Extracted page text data
* * *
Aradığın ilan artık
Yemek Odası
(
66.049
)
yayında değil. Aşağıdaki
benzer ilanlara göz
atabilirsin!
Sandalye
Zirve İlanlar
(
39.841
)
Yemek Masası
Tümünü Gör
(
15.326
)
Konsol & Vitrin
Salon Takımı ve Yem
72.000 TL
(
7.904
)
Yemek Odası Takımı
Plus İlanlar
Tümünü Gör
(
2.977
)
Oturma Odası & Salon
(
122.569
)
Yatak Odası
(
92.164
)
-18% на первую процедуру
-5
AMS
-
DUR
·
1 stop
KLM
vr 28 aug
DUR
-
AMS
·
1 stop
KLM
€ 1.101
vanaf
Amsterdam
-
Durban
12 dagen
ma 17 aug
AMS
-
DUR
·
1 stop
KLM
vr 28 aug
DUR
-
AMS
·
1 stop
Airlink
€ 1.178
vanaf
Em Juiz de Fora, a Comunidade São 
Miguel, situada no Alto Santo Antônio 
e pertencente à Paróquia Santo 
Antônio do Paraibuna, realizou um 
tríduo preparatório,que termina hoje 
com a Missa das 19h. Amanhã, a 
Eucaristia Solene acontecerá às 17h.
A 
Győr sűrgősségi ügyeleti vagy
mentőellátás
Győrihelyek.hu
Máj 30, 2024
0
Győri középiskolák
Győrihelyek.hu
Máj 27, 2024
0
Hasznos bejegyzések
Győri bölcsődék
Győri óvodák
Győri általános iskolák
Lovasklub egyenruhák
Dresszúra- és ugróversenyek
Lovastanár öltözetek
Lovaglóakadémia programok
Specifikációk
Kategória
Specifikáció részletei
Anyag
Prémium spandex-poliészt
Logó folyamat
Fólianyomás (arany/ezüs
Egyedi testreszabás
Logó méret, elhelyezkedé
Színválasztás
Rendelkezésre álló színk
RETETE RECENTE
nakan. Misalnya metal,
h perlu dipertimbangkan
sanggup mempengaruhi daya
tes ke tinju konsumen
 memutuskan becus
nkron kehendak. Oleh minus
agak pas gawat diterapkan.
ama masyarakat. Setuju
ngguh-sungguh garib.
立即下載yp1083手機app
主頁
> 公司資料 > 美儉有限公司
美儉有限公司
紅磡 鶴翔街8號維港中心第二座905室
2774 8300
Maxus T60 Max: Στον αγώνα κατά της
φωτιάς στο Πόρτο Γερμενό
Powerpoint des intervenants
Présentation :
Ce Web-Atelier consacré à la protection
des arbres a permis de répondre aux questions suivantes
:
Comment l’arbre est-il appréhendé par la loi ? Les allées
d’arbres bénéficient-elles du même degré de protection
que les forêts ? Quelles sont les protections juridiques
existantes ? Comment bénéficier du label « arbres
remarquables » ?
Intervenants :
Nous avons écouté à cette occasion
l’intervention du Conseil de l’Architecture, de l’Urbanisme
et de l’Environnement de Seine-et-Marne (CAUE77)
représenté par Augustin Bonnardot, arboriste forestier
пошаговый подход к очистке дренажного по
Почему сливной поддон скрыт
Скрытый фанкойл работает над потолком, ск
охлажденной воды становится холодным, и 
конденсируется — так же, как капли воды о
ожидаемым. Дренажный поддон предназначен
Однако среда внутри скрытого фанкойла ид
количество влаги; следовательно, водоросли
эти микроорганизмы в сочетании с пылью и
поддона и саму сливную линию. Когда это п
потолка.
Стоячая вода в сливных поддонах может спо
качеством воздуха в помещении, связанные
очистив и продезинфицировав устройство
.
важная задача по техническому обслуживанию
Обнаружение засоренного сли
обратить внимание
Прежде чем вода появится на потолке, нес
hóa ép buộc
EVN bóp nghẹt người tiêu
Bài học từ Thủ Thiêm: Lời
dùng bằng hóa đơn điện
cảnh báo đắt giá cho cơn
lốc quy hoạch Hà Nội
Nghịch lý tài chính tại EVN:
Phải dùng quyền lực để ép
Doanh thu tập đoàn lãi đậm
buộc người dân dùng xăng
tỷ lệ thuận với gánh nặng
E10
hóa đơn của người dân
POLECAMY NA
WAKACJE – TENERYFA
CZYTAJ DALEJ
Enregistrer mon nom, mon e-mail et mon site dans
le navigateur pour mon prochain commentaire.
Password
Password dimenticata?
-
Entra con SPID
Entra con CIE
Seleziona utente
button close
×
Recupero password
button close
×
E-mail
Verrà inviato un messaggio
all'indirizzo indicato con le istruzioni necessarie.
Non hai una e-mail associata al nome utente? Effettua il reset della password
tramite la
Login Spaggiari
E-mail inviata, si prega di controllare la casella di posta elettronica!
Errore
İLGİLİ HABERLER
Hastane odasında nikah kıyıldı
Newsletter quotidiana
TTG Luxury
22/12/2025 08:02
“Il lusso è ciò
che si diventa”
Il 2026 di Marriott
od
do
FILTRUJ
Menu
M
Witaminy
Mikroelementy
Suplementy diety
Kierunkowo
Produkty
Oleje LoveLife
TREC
* * *
ABOUT THIS TASK ▸ All of the data above needs to be written out again, exactly.

ANSWER BOX ▸
Aradığın ilan artık
Yemek Odası
(
66.049
)
yayında değil. Aşağıdaki
benzer ilanlara göz
atabilirsin!
Sandalye
Zirve İlanlar
(
39.841
)
Yemek Masası
Tümünü Gör
(
15.326
)
Konsol & Vitrin
Salon Takımı ve Yem
72.000 TL
(
7.904
)
Yemek Odası Takımı
Plus İlanlar
Tümünü Gör
(
2.977
)
Oturma Odası & Salon
(
122.569
)
Yatak Odası
(
92.164
)
-18% на первую процедуру
-5
AMS
-
DUR
·
1 stop
KLM
vr 28 aug
DUR
-
AMS
·
1 stop
KLM
€ 1.101
vanaf
Amsterdam
-
Durban
12 dagen
ma 17 aug
AMS
-
DUR
·
1 stop
KLM
vr 28 aug
DUR
-
AMS
·
1 stop
Airlink
€ 1.178
vanaf
Em Juiz de Fora, a Comunidade São 
Miguel, situada no Alto Santo Antônio 
e pertencente à Paróquia Santo 
Antônio do Paraibuna, realizou um 
tríduo preparatório,que termina hoje 
com a Missa das 19h. Amanhã, a 
Eucaristia Solene acontecerá às 17h.
A 
Győr sűrgősségi ügyeleti vagy
mentőellátás
Győrihelyek.hu
Máj 30, 2024
0
Győri középiskolák
Győrihelyek.hu
Máj 27, 2024
0
Hasznos bejegyzések
Győri bölcsődék
Győri óvodák
Győri általános iskolák
Lovasklub egyenruhák
Dresszúra- és ugróversenyek
Lovastanár öltözetek
Lovaglóakadémia programok
Specifikációk
Kategória
Specifikáció részletei
Anyag
Prémium spandex-poliészt
Logó folyamat
Fólianyomás (arany/ezüs
Egyedi testreszabás
Logó méret, elhelyezkedé
Színválasztás
Rendelkezésre álló színk
RETETE RECENTE
nakan. Misalnya metal,
h perlu dipertimbangkan
sanggup mempengaruhi daya
tes ke tinju konsumen
 memutuskan becus
nkron kehendak. Oleh minus
agak pas gawat diterapkan.
ama masyarakat. Setuju
ngguh-sungguh garib.
立即下載yp1083手機app
主頁
> 公司資料 > 美儉有限公司
美儉有限公司
紅磡 鶴翔街8號維港中心第二座905室
2774 8300
Maxus T60 Max: Στον αγώνα κατά της
φωτιάς στο Πόρτο Γερμενό
Powerpoint des intervenants
Présentation :
Ce Web-Atelier consacré à la protection
des arbres a permis de répondre aux questions suivantes
:
Comment l’arbre est-il appréhendé par la loi ? Les allées
d’arbres bénéficient-elles du même degré de protection
que les forêts ? Quelles sont les protections juridiques
existantes ? Comment bénéficier du label « arbres
remarquables » ?
Intervenants :
Nous avons écouté à cette occasion
l’intervention du Conseil de l’Architecture, de l’Urbanisme
et de l’Environnement de Seine-et-Marne (CAUE77)
représenté par Augustin Bonnardot, arboriste forestier
пошаговый подход к очистке дренажного по
Почему сливной поддон скрыт
Скрытый фанкойл работает над потолком, ск
охлажденной воды становится холодным, и 
конденсируется — так же, как капли воды о
ожидаемым. Дренажный поддон предназначен
Однако среда внутри скрытого фанкойла ид
количество влаги; следовательно, водоросли
эти микроорганизмы в сочетании с пылью и
поддона и саму сливную линию. Когда это п
потолка.
Стоячая вода в сливных поддонах может спо
качеством воздуха в помещении, связанные
очистив и продезинфицировав устройство
.
важная задача по техническому обслуживанию
Обнаружение засоренного сли
обратить внимание
Прежде чем вода появится на потолке, нес
hóa ép buộc
EVN bóp nghẹt người tiêu
Bài học từ Thủ Thiêm: Lời
dùng bằng hóa đơn điện
cảnh báo đắt giá cho cơn
lốc quy hoạch Hà Nội
Nghịch lý tài chính tại EVN:
Phải dùng quyền lực để ép
Doanh thu tập đoàn lãi đậm
buộc người dân dùng xăng
tỷ lệ thuận với gánh nặng
E10
hóa đơn của người dân
POLECAMY NA
WAKACJE – TENERYFA
CZYTAJ DALEJ
Enregistrer mon nom, mon e-mail et mon site dans
le navigateur pour mon prochain commentaire.
Password
Password dimenticata?
-
Entra con SPID
Entra con CIE
Seleziona utente
button close
×
Recupero password
button close
×
E-mail
Verrà inviato un messaggio
all'indirizzo indicato con le istruzioni necessarie.
Non hai una e-mail associata al nome utente? Effettua il reset della password
tramite la
Login Spaggiari
E-mail inviata, si prega di controllare la casella di posta elettronica!
Errore
İLGİLİ HABERLER
Hastane odasında nikah kıyıldı
Newsletter quotidiana
TTG Luxury
22/12/2025 08:02
“Il lusso è ciò
che si diventa”
Il 2026 di Marriott
od
do
FILTRUJ
Menu
M
Witaminy
Mikroelementy
Suplementy diety
Kierunkowo
Produkty
Oleje LoveLife
TREC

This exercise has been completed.